Command line interface for the code.


| Option                                                 | Description
|--------------------------------------------------------|---------------------------------------------------
| `--version`                                            | Show program version number and exit
| `-h`, `--help`                                         | Show this help message and exit
| `--ignore-links`                                       | Do not include any formatting for links
|`--protect-links`                                       | Protect links from line breaks surrounding them "+" with angle brackets
|`--ignore-images`                                       | Do not include any formatting for images
|`--images-to-alt`                                       | Discard image data, only keep alt text
|`--images-with-size`                                    | Write image tags with height and width attrs as raw html to retain dimensions
|`--images-as-html`                                      | Always write image tags as raw html; preserves "height", "width" and "alt" if possible.
|`-g`, `--google-doc`                                    | Convert an html-exported Google Document
|`-d`, `--dash-unordered-list`                           | Use a dash rather than a star for unordered list items
|`-b` `BODY_WIDTH`, `--body-width`=`BODY_WIDTH`          | Number of characters per output line, `0` for no wrap
|`-i` `LIST_INDENT`, `--google-list-indent`=`LIST_INDENT`| Number of pixels Google indents nested lists
|`-s`, `--hide-strikethrough`                            | Hide strike-through text. only relevant when `-g` is specified as well
|`--escape-all`                                          | Escape all special characters.  Output is less readable, but avoids corner case formatting issues.
| `--bypass-tables`                                      | Format tables in HTML rather than Markdown syntax.
| `--ignore-tables`                                      | Ignore table-related tags (table, th, td, tr) while keeping rows.
| `--single-line-break`                                  | Use a single line break after a block element rather than two.
| `--reference-links`                                    | Use reference links instead of inline links to create markdown

*A complete list is available [here](usage.md)*

__init__.py
-----------

This is where everything comes together.
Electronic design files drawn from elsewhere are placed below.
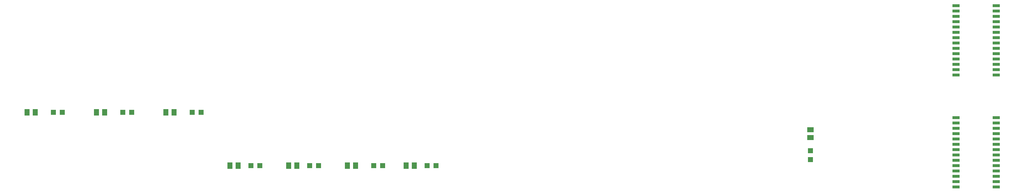
<source format=gtp>
G75*
G70*
%OFA0B0*%
%FSLAX24Y24*%
%IPPOS*%
%LPD*%
%AMOC8*
5,1,8,0,0,1.08239X$1,22.5*
%
%ADD10R,0.0472X0.0472*%
%ADD11R,0.0591X0.0512*%
%ADD12R,0.0512X0.0591*%
%ADD13R,0.0669X0.0256*%
D10*
X040187Y014100D03*
X041013Y014100D03*
X045687Y014100D03*
X046513Y014100D03*
X051687Y014100D03*
X052513Y014100D03*
X056687Y014100D03*
X057513Y014100D03*
X035513Y019100D03*
X034687Y019100D03*
X029013Y019100D03*
X028187Y019100D03*
X022513Y019100D03*
X021687Y019100D03*
X092600Y015513D03*
X092600Y014687D03*
D11*
X092600Y016726D03*
X092600Y017474D03*
D12*
X038226Y014100D03*
X038974Y014100D03*
X043726Y014100D03*
X044474Y014100D03*
X049226Y014100D03*
X049974Y014100D03*
X054726Y014100D03*
X055474Y014100D03*
X032974Y019100D03*
X032226Y019100D03*
X026474Y019100D03*
X025726Y019100D03*
X019974Y019100D03*
X019226Y019100D03*
D13*
X106218Y018600D03*
X106218Y018100D03*
X106218Y017600D03*
X106218Y017100D03*
X106218Y016600D03*
X106218Y016100D03*
X106218Y015600D03*
X106218Y015100D03*
X106218Y014600D03*
X106218Y014100D03*
X106218Y013600D03*
X106218Y013100D03*
X106218Y012600D03*
X106218Y012100D03*
X109982Y012100D03*
X109982Y012600D03*
X109982Y013100D03*
X109982Y013600D03*
X109982Y014100D03*
X109982Y014600D03*
X109982Y015100D03*
X109982Y015600D03*
X109982Y016100D03*
X109982Y016600D03*
X109982Y017100D03*
X109982Y017600D03*
X109982Y018100D03*
X109982Y018600D03*
X109982Y022600D03*
X109982Y023100D03*
X109982Y023600D03*
X109982Y024100D03*
X109982Y024600D03*
X109982Y025100D03*
X109982Y025600D03*
X109982Y026100D03*
X109982Y026600D03*
X109982Y027100D03*
X109982Y027600D03*
X109982Y028100D03*
X109982Y028600D03*
X109982Y029100D03*
X106218Y029100D03*
X106218Y028600D03*
X106218Y028100D03*
X106218Y027600D03*
X106218Y027100D03*
X106218Y026600D03*
X106218Y026100D03*
X106218Y025600D03*
X106218Y025100D03*
X106218Y024600D03*
X106218Y024100D03*
X106218Y023600D03*
X106218Y023100D03*
X106218Y022600D03*
M02*

</source>
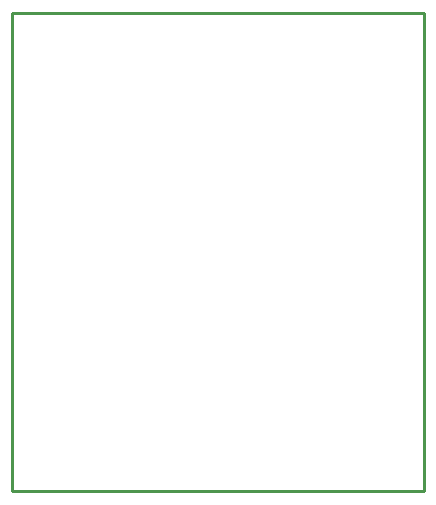
<source format=gko>
G04 Layer: BoardOutline*
G04 EasyEDA v6.2.46, 2019-11-14T14:20:35--8:00*
G04 6cc4c092965b432d8056714782698947,b8365342f910463186eac5fadccb516d,10*
G04 Gerber Generator version 0.2*
G04 Scale: 100 percent, Rotated: No, Reflected: No *
G04 Dimensions in inches *
G04 leading zeros omitted , absolute positions ,2 integer and 4 decimal *
%FSLAX24Y24*%
%MOIN*%
G90*
G70D02*

%ADD10C,0.010000*%
G54D10*
G01X0Y15800D02*
G01X0Y0D01*
G01X13750Y0D01*
G01X13750Y15950D01*
G01X0Y15950D01*
G01X0Y15800D01*

%LPD*%
M00*
M02*

</source>
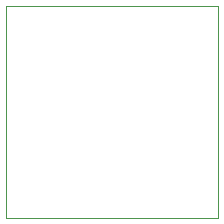
<source format=gbr>
%TF.GenerationSoftware,KiCad,Pcbnew,(5.1.10)-1*%
%TF.CreationDate,2022-02-15T17:38:39+08:00*%
%TF.ProjectId,single_switch_pcb,73696e67-6c65-45f7-9377-697463685f70,rev?*%
%TF.SameCoordinates,Original*%
%TF.FileFunction,Profile,NP*%
%FSLAX46Y46*%
G04 Gerber Fmt 4.6, Leading zero omitted, Abs format (unit mm)*
G04 Created by KiCad (PCBNEW (5.1.10)-1) date 2022-02-15 17:38:39*
%MOMM*%
%LPD*%
G01*
G04 APERTURE LIST*
%TA.AperFunction,Profile*%
%ADD10C,0.050000*%
%TD*%
G04 APERTURE END LIST*
D10*
X197070000Y-111980000D02*
X179070000Y-111980000D01*
X179070000Y-93980000D02*
X179070000Y-111980000D01*
X197070000Y-93980000D02*
X197070000Y-111980000D01*
X179070000Y-93980000D02*
X179070000Y-111980000D01*
X197070000Y-93980000D02*
X179070000Y-93980000D01*
M02*

</source>
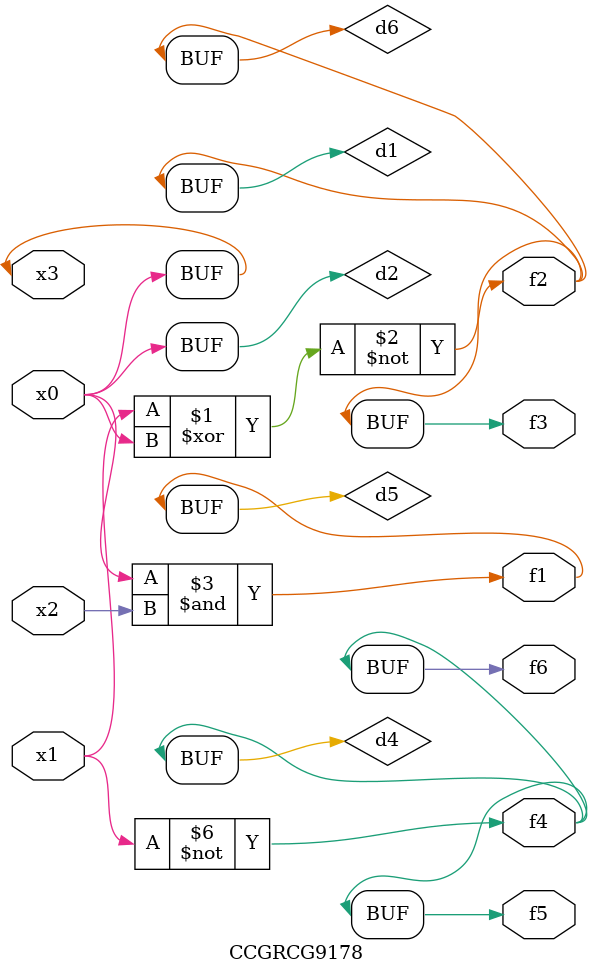
<source format=v>
module CCGRCG9178(
	input x0, x1, x2, x3,
	output f1, f2, f3, f4, f5, f6
);

	wire d1, d2, d3, d4, d5, d6;

	xnor (d1, x1, x3);
	buf (d2, x0, x3);
	nand (d3, x0, x2);
	not (d4, x1);
	nand (d5, d3);
	or (d6, d1);
	assign f1 = d5;
	assign f2 = d6;
	assign f3 = d6;
	assign f4 = d4;
	assign f5 = d4;
	assign f6 = d4;
endmodule

</source>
This is the glue for all the
things we have described above.

This file describes a single HTML2Text class which is itself a subclass of the HTMLParser in python

Upon initialization it sets various config variables necessary for
processing the given html in a certain manner necessary to create valid
markdown text.
The class defines methods:

    - feed
    - handle
    - outtextf
    - close
    - handle_charref
    - handle_entityref
    - handle_starttag
    - handle_endtag
    - previousIndex
    - handle_emphasis
    - handle_tag
    - pbr
    - p
    - soft_br
    - o
    - handle_data
    - charref
    - entityref
    - google_nest_count
    - optwrap

Besides this there are 2 more methods defined:

    - html2text     :calls the HTML2Text class with .handle() method
    - unescape      :calls the HTML2Text class with .unescape() method

What they do is provide methods to make the HTML parser in python
parse the HTML and convert to markdown.